Ein Beispiel für Klimatätigkeiten ohne Zahlen und Fakten

Nachdenken über Klimatätigkeit beginnt immer bei mir selbst: zum Beispiel: Welche Kunst bewegt mich? Könnte sie andere Menschen auch bewegen? Dann hole ich die Künstler*innen in die Stadt. Und wenn es weder Künstler*innen noch Autor*innen gibt, die Stücke schreiben, die mir gefallen, dann schreibe ich eben selber ein Theaterstück. Wenn dies aufgeführt werden soll, entstehen neue Klimatätigkeiten. Nähen. Bühnenbild ausdenken und bauen. Ich brauche eine Regisseur*in. Laien-Schauspieler*innen. Woher nehmen, wenn nicht stehlen? Annäherungen an theateraffine Menschen über das Theaterstück. „Ok, ja das gefällt mir. Ich mache mit.“ Plötzlich werden Menschen zu Multiplikator*innen von Klima-Themen, die es noch nie waren. Wir diskutieren: der Baum auf der Bühne: ist er Akteur oder „nur“ Teil des Bühnenbildes? Die Regisseurin unterbricht uns: Wir sind eh schon zu wenig Schauspieler*innen; die Idee ist gut, aber nicht umsetzbar in unserem personellen Möglichkeitsrahmen: der Baum wird gebaut. Alle akzeptieren, und dennoch gibt es die Diskussion: Pflanzen, Menschen, Tiere, überhaupt alle Lebewesen… wie sind wir alle miteinander verbunden und abhängig voneinander? Kapitalismus: wie tief sitzt er in unseren Körper*innen? Was umfasst er alles? Und was machen Adam und Eva eigentlich tagtäglich mit uns? Nicht alle sind einverstanden mit meinem Deutungsangebot. Aber die Aussage insgesamt passt schon. Austausch und Deutungsversuche, Stolpern über Worte und Sätze in jeder Probe. Schleifen, Arbeiten an der Sprache und am Ausdruck. Jene vier tollen Frauen im Rentenalter, die sich um die Bühnenrequisiten kümmern, sind froh, dass sie tätig sein können für das Projekt. Ich bedanke mich, sie bedanken sich, ein ewiger Kreis der Dankbarkeit. Liebe. Hingabe. Berührung. Mitfühlen. Gemeinsam Krisen überstehen.

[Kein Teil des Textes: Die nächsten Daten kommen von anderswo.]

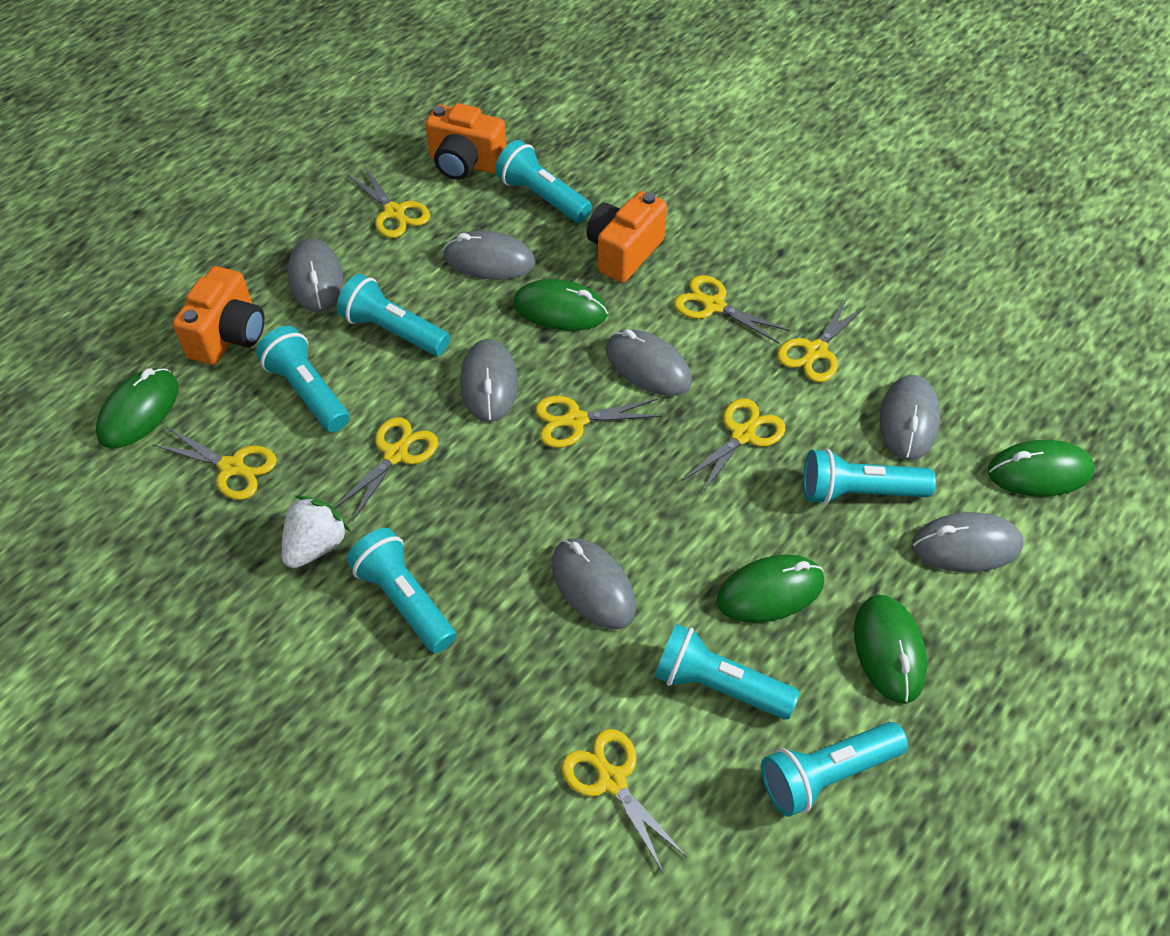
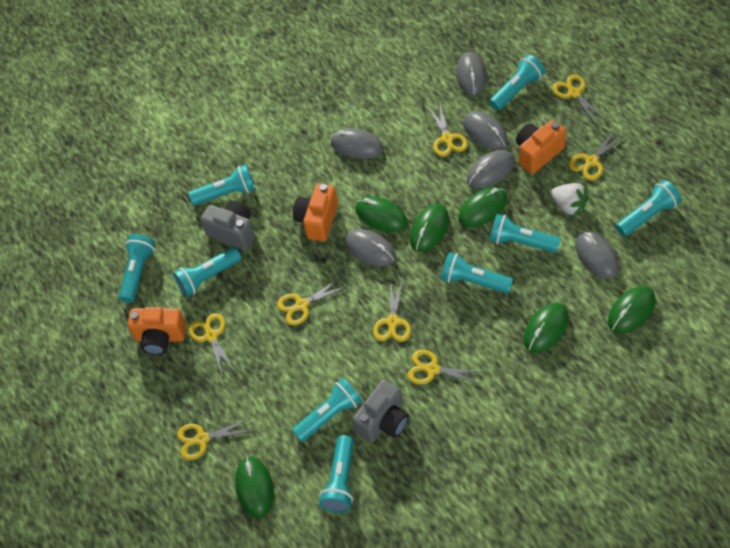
green mouse: 5 -> 6
grey camera: 0 -> 2
grey mouse: 7 -> 6
turquoise flashlight: 7 -> 9

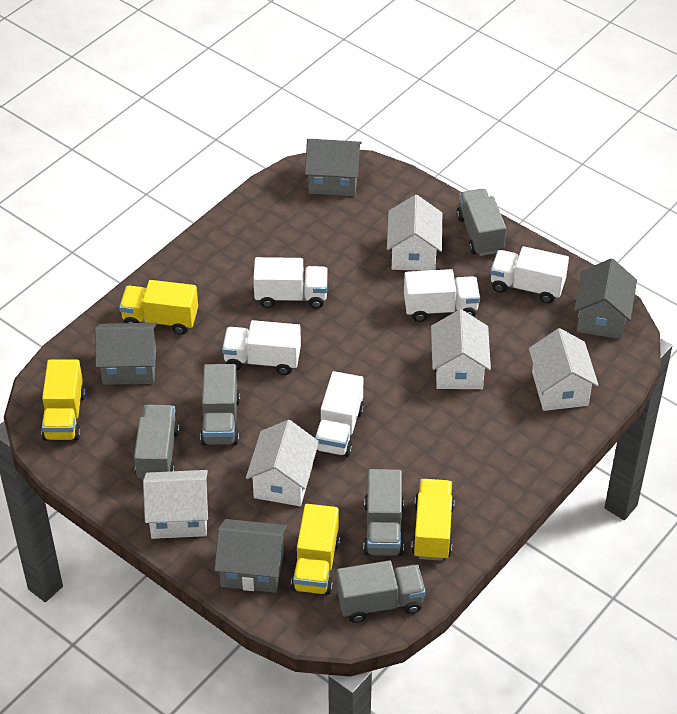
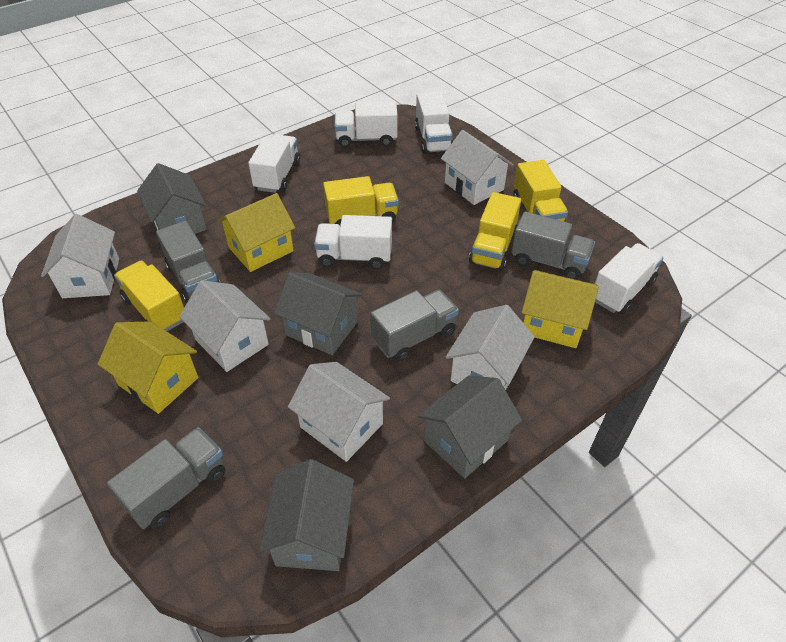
grey truck: 5 -> 4
yellow house: 0 -> 3

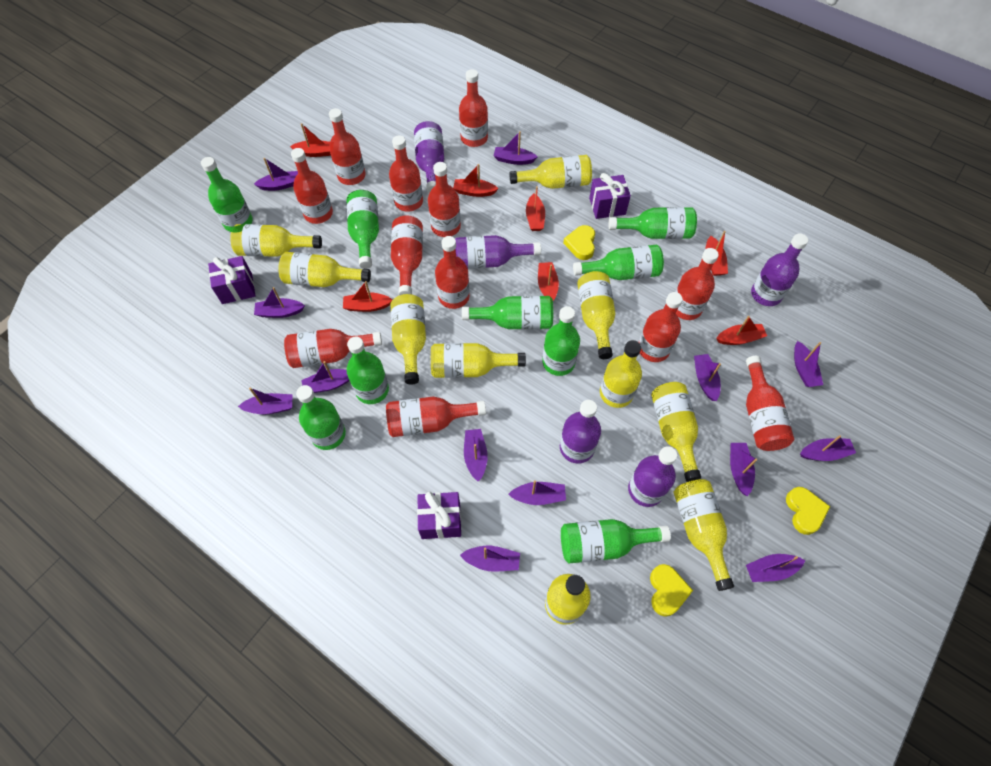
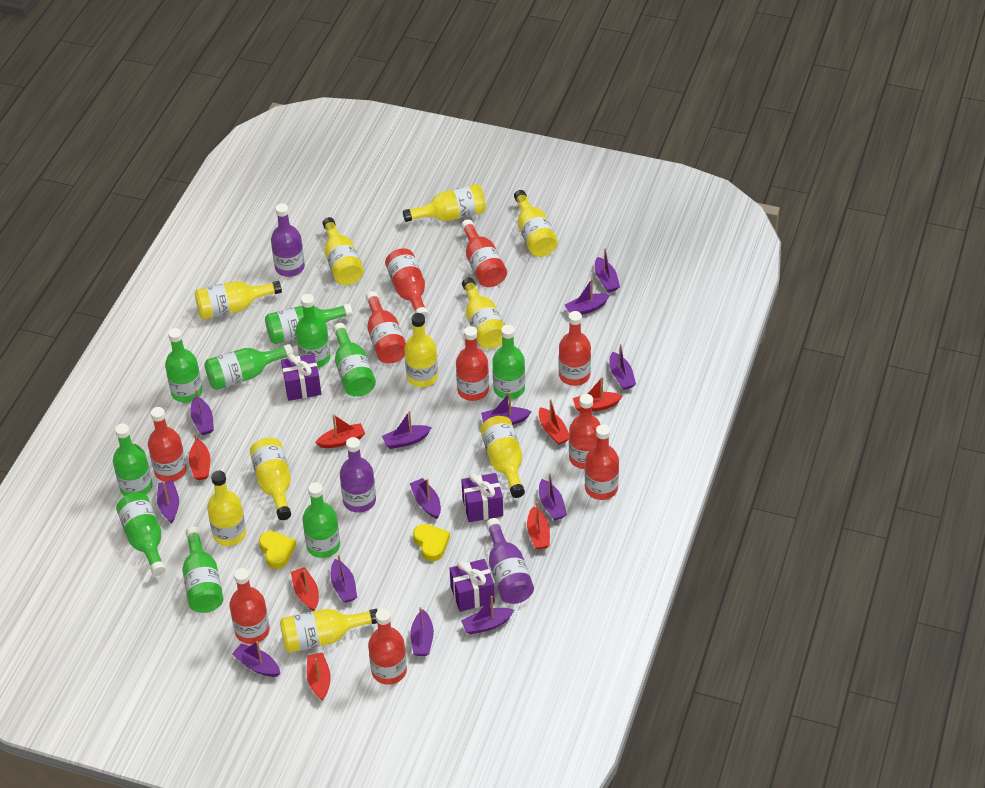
green bottle: 9 -> 10
purple bottle: 5 -> 3
red bottle: 12 -> 10
yellow heart: 3 -> 2

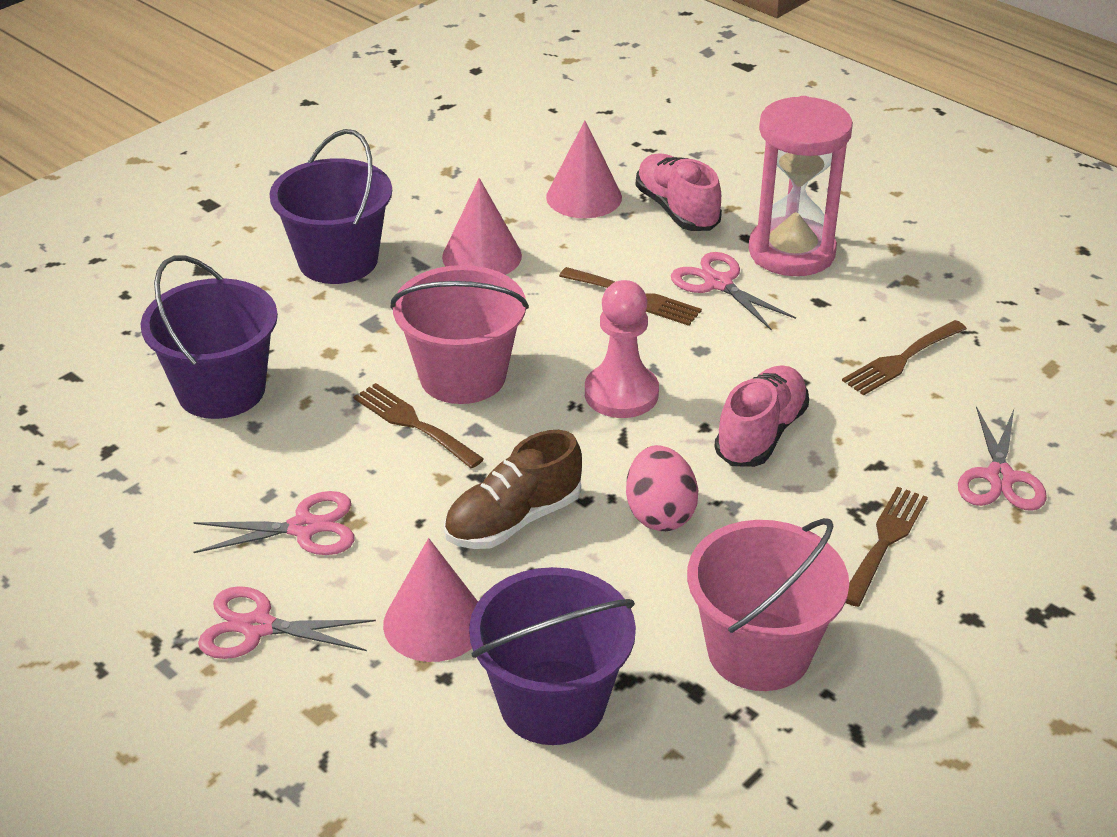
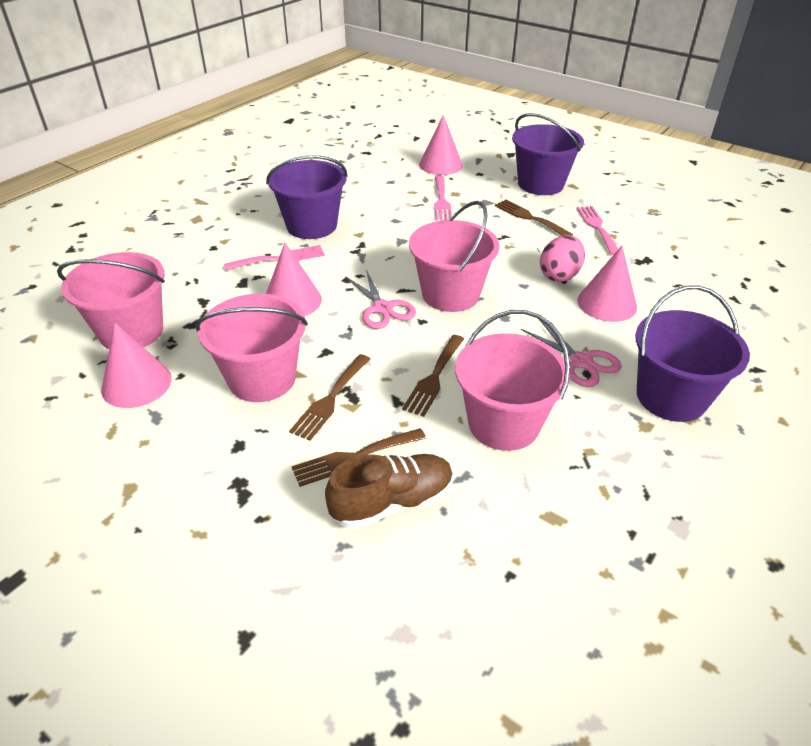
pink bucket: 2 -> 4
pink cone: 3 -> 4
pink fork: 0 -> 3
pink hourglass: 1 -> 0
pink pawn: 1 -> 0
pink scissors: 4 -> 2
pink shoe: 2 -> 0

So viel Liebe und so viel Arbeit, und am Ende nur zwei Aufführungen und wenig Publikum. War es das wert? Fragen wir uns selbstkasteiend. Die Regisseurin sagt, schaut uns an. Hätten wir uns alle überhaupt kennengelernt? Sind wir verändert nach monatelanger intensiver Zusammenarbeit? Wir sind in den Prozess gegangen. Dinge, Körper*inneneinstellungen sind jetzt ver-rückt, mehr oder weniger stark. Unsere Energie ist hinaus in die Welt gegangen und zeigt Wirkung, keine Sorge, sagt sie noch und lächelt vieldeutig.

Teil von Nase Wangen Haar vollständiger Mund

Wer war beteiligt? Nur ein Viertel aller Beteiligten war zuvor „klassisch klimatätig“. Alle anderen – also etwa 15 Personen – waren „neu“. Wir sind über eine geteilte Leidenschaft und ein interesseweckendes Stück in Kontakt gekommen. Viele dieser etwa fünfzehn „Neuen“ sagen: wenn es wieder ein solches Projekt gibt, dann meldet euch, wir machen wieder mit.

Wir in der Parents-Gruppe haben das Thema groß machen wollen, aber wir haben die Leute vor allem über ihre Leidenschaften und die Form (Theaterstück) und die Fähigkeiten („Ein Netz häkeln, das kann ich! Das mach ich auch gern!“) erreicht. Es ist nicht einfach, solche Projekte entstehen zu lassen. Es braucht viel Einsatz im ehrenamtlichen Bereich. Aber was ich so gelernt habe: die Annäherung an das Thema „Klima“ oder „planetare Grenzen“ muss nicht auf geradem Weg über das Thema laufen. Klimatätigkeit ist nicht nur Aufklärungsarbeit.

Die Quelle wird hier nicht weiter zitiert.